A previous study (31) investigated the impact of dexmedetomidine and saline on the hemodynamic response, reporting that dexmedetomidine significantly decreased MAP and HR compared to saline, possibly because dexmedetomidine affects the stress response by inhibiting the production of stress hormones, such as norepinephrine and cortisol. Jaakola et al. (32) also concluded that dexmedetomidine prevents increases in HR and MAP during intubation.
Previous studies have confirmed our results that dexmedetomidine reduces the stress-induced sympathoadrenal responses elicited by tracheal intubation. Infusions with varying doses of dexmedetomidine were used for this purpose in these trials (33, 34).

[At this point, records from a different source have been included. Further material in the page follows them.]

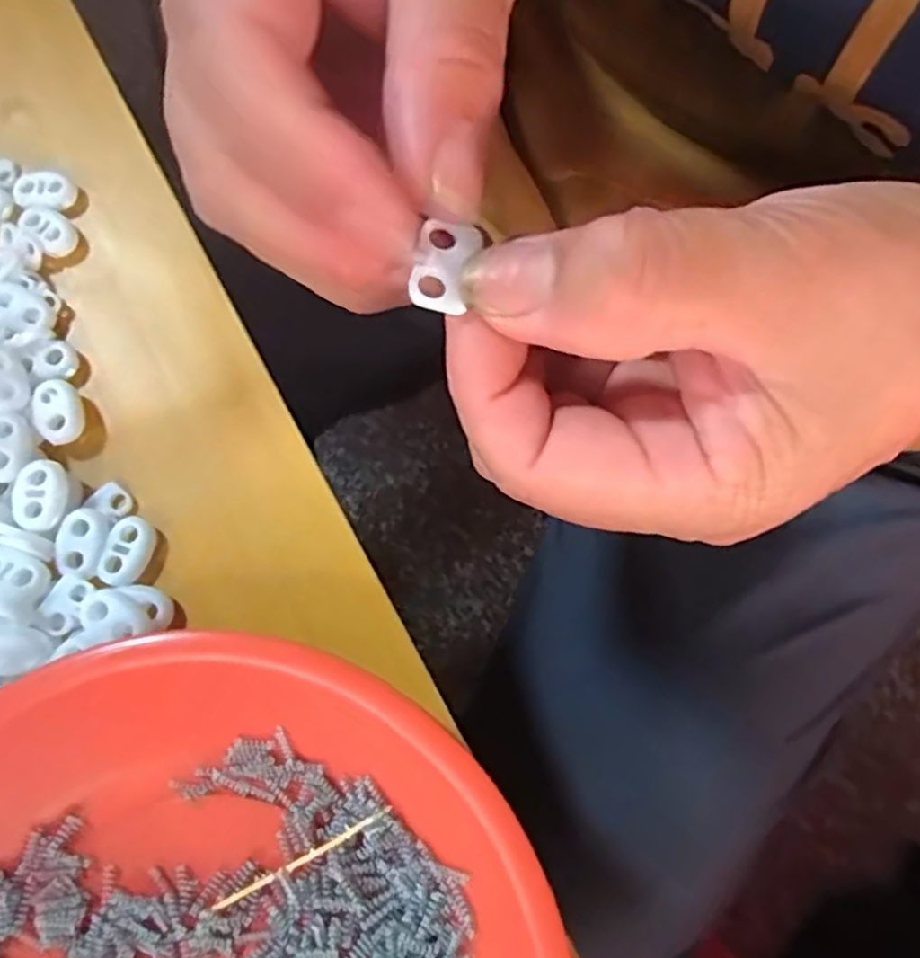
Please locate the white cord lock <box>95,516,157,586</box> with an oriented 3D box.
[{"bbox_3d":[-0.105,0.023,0.222,0.013,0.005,0.021,17,76,6],"label":"white cord lock"}]

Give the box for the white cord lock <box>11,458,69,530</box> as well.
[{"bbox_3d":[-0.132,0.005,0.219,0.016,0.006,0.022,-3,75,1],"label":"white cord lock"}]

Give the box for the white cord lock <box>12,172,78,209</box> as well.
[{"bbox_3d":[-0.152,-0.104,0.256,0.022,0.006,0.014,12,76,5],"label":"white cord lock"}]

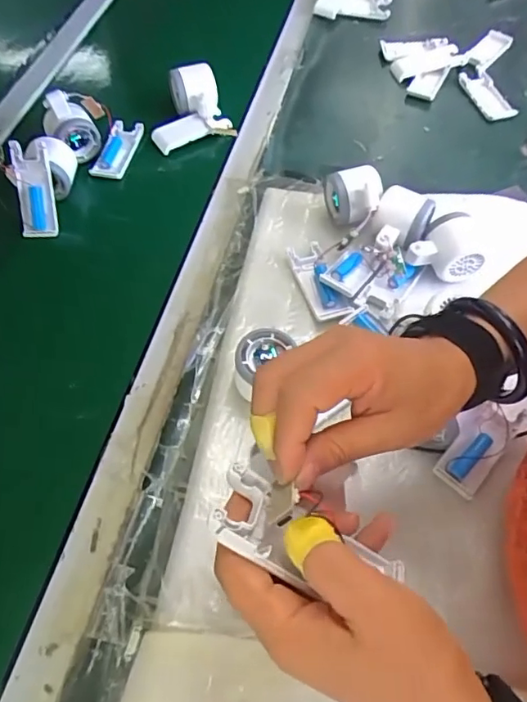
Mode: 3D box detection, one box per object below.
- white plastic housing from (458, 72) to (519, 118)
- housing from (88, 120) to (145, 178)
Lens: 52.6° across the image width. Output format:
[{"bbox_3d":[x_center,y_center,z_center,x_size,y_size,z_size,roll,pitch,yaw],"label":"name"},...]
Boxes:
[{"bbox_3d":[0.323,-0.368,0.765,0.044,0.009,0.102,-15,60,-9],"label":"white plastic housing"},{"bbox_3d":[-0.191,-0.266,0.698,0.045,0.019,0.090,9,59,6],"label":"housing"}]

This trial had some limitations. First, this was a single-center study with a small sample size that was conducted to prove our secondary outcomes. Second, we did not include a placebo group in this study. Further studies are needed to investigate the effects on hypertensive or cardiac patients and measure plasma catecholamine levels to assess the hemodynamic changes.
5.1. Conclusions
Dexmedetomidine mitigates the hemodynamic changes related to laryngoscopy and intubation more efficiently than a combination of fentanyl and midazolam.